Her şey kalın bir perdeleme çabasının ardına saklanıyor bu menzilde. Sekiz yaşındaki ol Narin Güran’ın katledilmesinden sonra çıkagelen adalet yarım kalmayacak, katiller er ya da geç bulunacaktır sözlerine rağmen, bir kere daha aleni olan bir cinayet failleri mutlak iktidarın mimli bir şahsiyetinin de çabalarıyla birlikte örtbas edilme yoluna girilir. Ne ol yaradan haber vardır, ne de tek satır ne oldu da bir çocuğa kıyıldı bir kere daha bu menzil, şu sahnede ona dair bir bahis. Yönelimini herkese kucak açarak var ettiğini bildiren bir yönetim katının, partisinin var ettiği mültecilere kol kanat geriyoruz, onlarsız olmaz bu yer şu ülke sayıklamasının da on beş yaşında Gaziosmanpaşa’da katledilen, Abdullatif Davvara’nın 18 ile 20 yaşları arasındaki beş insanımsı varlığın tutuklanması dışında sahi bir adalet tahayyülüne yer var mıdır? Kayıtsızlık, onlar da buralara gelmeseydi, ülkemiz bize ancak yetiyor, kendi başlarının çaresine baksalardı bahislerinden korkakların sonu ödlek ördekler gibi katledilmektir, iyi olmuş diye bildire duran çevrimiçi sanal agoraları kaplayan nidaların ortasında var edilen bir çürümedir. İktidarın savunduğu arka kolladığı falan söz konusu değilken, sırf sermayenin ucuz iş gücü olarak gördüğü, etinden sütünden ve dahi sigortasıyla gündelik rızkını arzu ettiği gibi delik deşik ettiği, hiç kılabildiği eleman açığı için kullanıla gelenlerin katledilmelerinden sonra ortaya çıkan imgedir mesel bütün bu ülke dahilinde. Bir kere daha hayatın hiçleştirilmesi gailesinin ulaştığı korkunç boyuttur sorun. Tümüyle inkar edilmiş hayatları göz ardı edebilme cüretinin vardığı eşiktir mesele. Kayıtsızlık çoğaldıkça, elini korkak alıştırmayan cerahat erkinin birbirini doğrayan memleket sahiplerinin yeniden diğerlerine / ötekilerine saldırma cüretini var etme halidir güncel pratik, hakiki sorun. Görebilene, görmek isteyene.

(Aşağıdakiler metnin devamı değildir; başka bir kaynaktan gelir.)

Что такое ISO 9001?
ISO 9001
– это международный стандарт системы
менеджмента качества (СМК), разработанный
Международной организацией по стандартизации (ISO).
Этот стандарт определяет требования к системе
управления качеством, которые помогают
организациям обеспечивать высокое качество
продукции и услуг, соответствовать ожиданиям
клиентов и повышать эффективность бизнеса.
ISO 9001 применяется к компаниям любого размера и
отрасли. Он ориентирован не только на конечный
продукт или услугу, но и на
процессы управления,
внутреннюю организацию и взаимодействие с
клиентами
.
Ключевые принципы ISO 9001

Gazete Duvar’dan aktaralım: “Gazeteci Metin Cihan, Türkiye, İsrail ve Katar ordularının üretici firmalarının, Azerbaycan'da birlikte fuar düzenlediklerini öne sürdü. Metin Cihan, sosyal medya hesabından paylaştığı şu iddiayı gündeme getirdi:
"Böyle bir dönemde, İsrail işbirlikçiliğinde geldiğimiz nokta şöyle: İsrail'in katliamları artarak devam ederken, Türkiye-İsrail-Katar orduları üretici firmaları Azerbaycan'da güle oynaya askeri fuar düzenliyorlar. Baykar'ın ortak sponsor olduğu IAI, İsrail ordusunun savaş uçaklarını ve silahlarını üreten şirket. Özel şirket bile değil. İsrail devlet şirketi."

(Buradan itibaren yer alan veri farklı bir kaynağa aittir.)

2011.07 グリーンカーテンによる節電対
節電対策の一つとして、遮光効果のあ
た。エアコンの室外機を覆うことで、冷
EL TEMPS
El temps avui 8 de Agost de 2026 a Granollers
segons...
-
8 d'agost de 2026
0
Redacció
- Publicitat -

Metin Cihan'ın alıntıladığı uluslararası yayın kuruluşu Global Defence Insight ise mesajında şöyle yanıt verdi: "Bu etkinlik Türk firması Baykar, İsrail firması Israel Aerospace Industries (IAI) ve Katarlı savunma müteahhidi Barzan Holdings tarafından desteklenmektedir."
Bayraktar: False Flag Operasyonlarına Alışığız
Baykar Genel Müdürü Haluk Bayraktar, sosyal medya hesabından Baykar'a ilişkin gündeme gelen iddialara yanıt verdi.
Bayraktar, paylaşımında, "Bugüne kadar İsrail'den tedarik edilen Heron'ların veya yurt dışından milyarlarca dolar ödenerek alınan diğer askeri ürünlerin eleştiri konusu olduğunu gördünüz mü? Sosyal medyada bu konular hakkında bir tartışma yapıldığını hatırlıyor musunuz?" ifadelerini kullandı.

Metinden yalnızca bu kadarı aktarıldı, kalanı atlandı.